Antigo Secretário dos Transportes, chegou a ser candidato às primárias presidenciais o Partido Democrata para as eleições de 2020. No início do ano passado, corria a informação que iria concorrer ao Senado, pelo Michigan, mas em março Buttgieg anunciou que não se iria candidatar, ficando perfilado como uma das mais prováveis apostas dos democratas à Casa Branca, em representação de uma nova geração alinhada com os valores da justiça social ou da ação climática.  Abertamente homossexual e casado com Chasten Glezman - professor do Ensino Secundário - Buttgieg ocupa a terceira posição nas sondagens relativas às primárias presidenciais o Partido Democrata, conseguindo alcançar os 10,9%, atrás de Newsom (25,4%) e Harris (20,5%) e à frente de Alexandria Ocasio-Cortez (8,8%) e Josh Shapiro (4,8%).
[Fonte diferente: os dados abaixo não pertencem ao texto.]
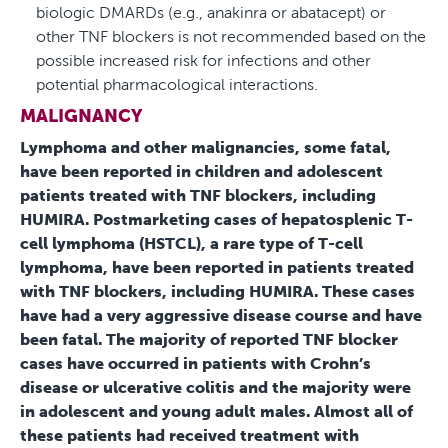
biologic DMARDs (e.g., anakinra or abatacept) or
other TNF blockers is not recommended based on the
possible increased risk for infections and other
potential pharmacological interactions.
MALIGNANCY
Lymphoma and other malignancies, some fatal,
have been reported in children and adolescent
patients treated with TNF blockers, including
HUMIRA. Postmarketing cases of hepatosplenic T-
cell lymphoma (HSTCL), a rare type of T-cell
lymphoma, have been reported in patients treated
with TNF blockers, including HUMIRA. These cases
have had a very aggressive disease course and have
been fatal. The majority of reported TNF blocker
cases have occurred in patients with Crohn’s
disease or ulcerative colitis and the majority were
in adolescent and young adult males. Almost all of
these patients had received treatment with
A 16 de janeiro, Buttgieg vai liderar uma assembleia aberta a cidadãos em La Crosse, no Winsconsin, para falar "sobre o que está em causa nos próximos meses, mas também sobre os desafios diários que as pessoas enfrentam: o custo da habitação, dos cuidados infantis, dos cuidados de saúde e a necessidade de uma liderança que realmente ouça", lê-se na descrição do evento. No mês passado, Buttigieg disse ao comediante Jimmy Kimmel que os democratas “têm dificuldade em conseguir imaginar” uma era pós-Trump na política norte-americana. E acrescentou: “Temos de estar preparados para esse dia, com uma visão clara do que vem a seguir”.